Problem to solve:
Starting at the line that has "name author: (Ruiz & Pav.) Pers." and continuing through the end of the records, write those lines again with "collector number" replaced by "collection number" and nothing else changed.

Dataset rows:
[Begin]

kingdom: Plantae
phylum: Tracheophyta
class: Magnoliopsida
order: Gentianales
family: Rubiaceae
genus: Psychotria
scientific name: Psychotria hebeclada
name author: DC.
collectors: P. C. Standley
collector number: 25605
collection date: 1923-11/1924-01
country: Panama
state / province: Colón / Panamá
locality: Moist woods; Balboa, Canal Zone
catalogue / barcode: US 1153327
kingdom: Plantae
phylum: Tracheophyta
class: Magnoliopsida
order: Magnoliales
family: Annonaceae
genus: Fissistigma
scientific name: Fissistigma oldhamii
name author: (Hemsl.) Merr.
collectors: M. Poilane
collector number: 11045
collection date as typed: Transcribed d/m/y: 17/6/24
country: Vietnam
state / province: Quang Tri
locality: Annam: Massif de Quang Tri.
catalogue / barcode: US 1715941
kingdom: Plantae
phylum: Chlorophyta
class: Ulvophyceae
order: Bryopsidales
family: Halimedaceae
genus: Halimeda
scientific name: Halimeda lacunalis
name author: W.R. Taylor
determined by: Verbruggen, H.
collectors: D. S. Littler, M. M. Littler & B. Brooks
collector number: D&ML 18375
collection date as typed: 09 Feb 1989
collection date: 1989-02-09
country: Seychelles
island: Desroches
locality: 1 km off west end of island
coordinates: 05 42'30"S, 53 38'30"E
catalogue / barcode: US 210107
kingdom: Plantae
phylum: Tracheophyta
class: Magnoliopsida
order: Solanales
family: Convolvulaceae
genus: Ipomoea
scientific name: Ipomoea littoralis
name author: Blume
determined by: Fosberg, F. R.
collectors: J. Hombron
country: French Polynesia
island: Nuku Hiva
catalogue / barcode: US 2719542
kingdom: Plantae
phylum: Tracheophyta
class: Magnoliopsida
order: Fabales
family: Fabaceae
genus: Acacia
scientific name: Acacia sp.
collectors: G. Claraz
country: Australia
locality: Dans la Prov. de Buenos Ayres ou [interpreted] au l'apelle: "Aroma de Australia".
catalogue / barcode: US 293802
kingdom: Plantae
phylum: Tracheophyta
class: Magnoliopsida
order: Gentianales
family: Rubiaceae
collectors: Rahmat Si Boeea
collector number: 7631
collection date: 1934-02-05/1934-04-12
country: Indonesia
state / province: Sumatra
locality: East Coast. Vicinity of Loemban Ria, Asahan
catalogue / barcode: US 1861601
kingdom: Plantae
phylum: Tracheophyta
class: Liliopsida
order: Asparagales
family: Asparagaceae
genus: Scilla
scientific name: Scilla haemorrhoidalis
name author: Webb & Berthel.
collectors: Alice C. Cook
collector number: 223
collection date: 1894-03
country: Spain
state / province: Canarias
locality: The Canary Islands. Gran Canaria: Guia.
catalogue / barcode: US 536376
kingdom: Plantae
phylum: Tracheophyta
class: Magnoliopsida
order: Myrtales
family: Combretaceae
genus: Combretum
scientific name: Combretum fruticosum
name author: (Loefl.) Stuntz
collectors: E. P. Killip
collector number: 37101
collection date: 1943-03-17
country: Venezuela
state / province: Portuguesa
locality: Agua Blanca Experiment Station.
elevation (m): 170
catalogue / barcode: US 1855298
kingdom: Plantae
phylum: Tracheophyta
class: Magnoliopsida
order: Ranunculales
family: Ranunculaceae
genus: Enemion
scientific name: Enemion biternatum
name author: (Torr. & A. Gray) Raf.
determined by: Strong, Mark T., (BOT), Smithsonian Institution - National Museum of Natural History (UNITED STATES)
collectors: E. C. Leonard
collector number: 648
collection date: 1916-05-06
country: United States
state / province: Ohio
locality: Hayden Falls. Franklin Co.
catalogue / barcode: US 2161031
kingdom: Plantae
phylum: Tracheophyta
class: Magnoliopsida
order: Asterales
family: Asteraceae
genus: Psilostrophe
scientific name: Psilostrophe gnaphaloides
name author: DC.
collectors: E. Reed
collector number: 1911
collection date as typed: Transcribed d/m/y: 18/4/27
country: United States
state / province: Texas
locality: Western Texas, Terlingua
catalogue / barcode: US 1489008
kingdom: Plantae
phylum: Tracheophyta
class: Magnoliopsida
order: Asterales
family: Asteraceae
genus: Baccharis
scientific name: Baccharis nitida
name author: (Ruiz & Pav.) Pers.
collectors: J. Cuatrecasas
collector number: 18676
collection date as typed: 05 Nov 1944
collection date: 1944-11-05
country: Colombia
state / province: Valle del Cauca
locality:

[End]

Exercise answer:
name author: (Ruiz & Pav.) Pers.
collectors: J. Cuatrecasas
collection number: 18676
collection date as typed: 05 Nov 1944
collection date: 1944-11-05
country: Colombia
state / province: Valle del Cauca
locality:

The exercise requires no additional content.